For the first time in history, the British government has enlisted the services of a third-party recruitment company – Sapphire Partners – to help pinpoint the perfect candidate for the job. Despite the prominence of the position, the vacancy has been advertised publicly with a complete job description, along with a healthy salary of £480,000.
“The successful candidate must demonstrate that she/he can successfully lead, influence and manage a complex and powerful financial institution, inspiring confidence and credibility within the Bank, throughout financial markets, in the wider public arena and on the international stage. She/he will need a broad range of capabilities ranging from macroeconomics, to understanding developments in, and the structure of, financial markets, to macro-prudential and micro-prudential supervision.” – An extract from the official job description.
Of course, rank outsiders with a background in banking aren’t realistically in the running for the post. Instead, there’s a strong chance the decision is being made at this moment behind closed doors, by way of an elite selection committee approaching qualified candidates directly.
Nevertheless, it had previously been suggested that the looming menace of Brexit could deter many candidates from applying for the role. Given the immediacy of the post following Britain’s possible (or otherwise) exit from the EU, the new Governor of the Bank of England could have their work cut out from day one.

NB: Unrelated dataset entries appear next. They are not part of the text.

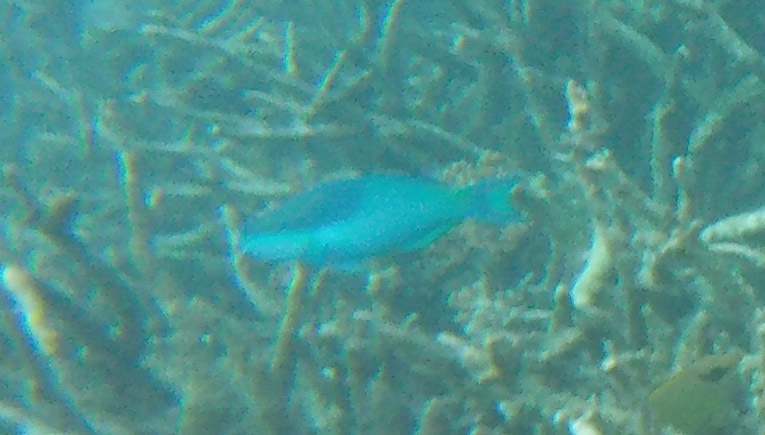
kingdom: Animalia
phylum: Chordata
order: Perciformes
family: Scaridae
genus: Scarus
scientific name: Scarus oviceps
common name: Blue parrotfish
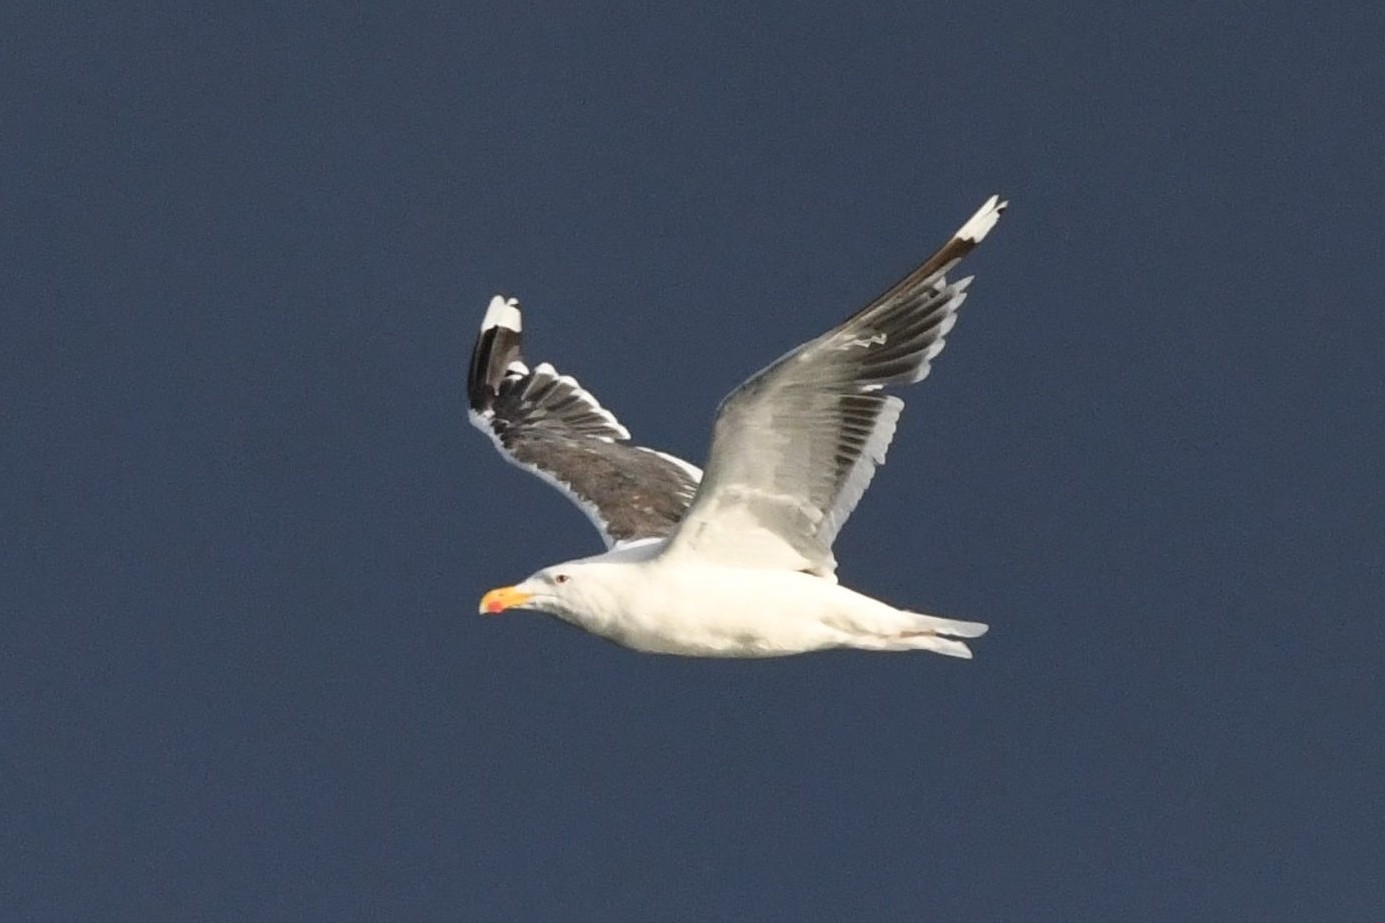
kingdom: Animalia
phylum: Chordata
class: Aves
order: Charadriiformes
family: Laridae
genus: Larus
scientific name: Larus marinus
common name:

The Most Likely Candidates
In terms of who’s most likely to be appointed for the role, the most prominent internal candidates right now are Chief Economist Andy Haldane and Bank Deputy Governor Ben Broadbent. Nemat Shafik also has a strong chance of taking over as the new Governor, as does former Deputy Governor Andrew Bailey.
But what’s interesting in this instance is how the government is proactively using headhunters to locate potential external candidates for the first time. Not only this, but it’s no secret that the chancellor is under immense pressure to appoint more female candidates to higher-level positions within the Bank of England.
The appointment of Sapphire Partners represents a clear reflection of the government’s growing advocacy of high-level female roles. The specialist recruitment agency describes itself as “advocates for women in business” and is operated by a board of five female partners.
Gender diversity within the British Government has been a growing cause of controversy as of late – the Monetary Policy Committee (MPC) having been criticised for failing to appoint sufficient female candidates. Hence, it’s widely predicted that the government will give more consideration to qualified female candidates for the position of Bank of England Governor as of January next year.
The same also applies to international candidates – the government in general being urged to consider candidates beyond the borders of Britain.
As far as the Chancellor is concerned, whoever takes the torch from Mark Carney will have some rather large shoes to fill. The current governor of the Bank of England having “helped steer the UK economy through a challenging period,” according to Mr Hammond.
“Under Mark’s leadership the Bank of England has been at the forefront of reforms to make our financial system safer and more accountable,” the chancellor continued.
Along with a basic salary of £480,000, official records show that Mr Carney actually took home a total annual salary last year of more than £880,000.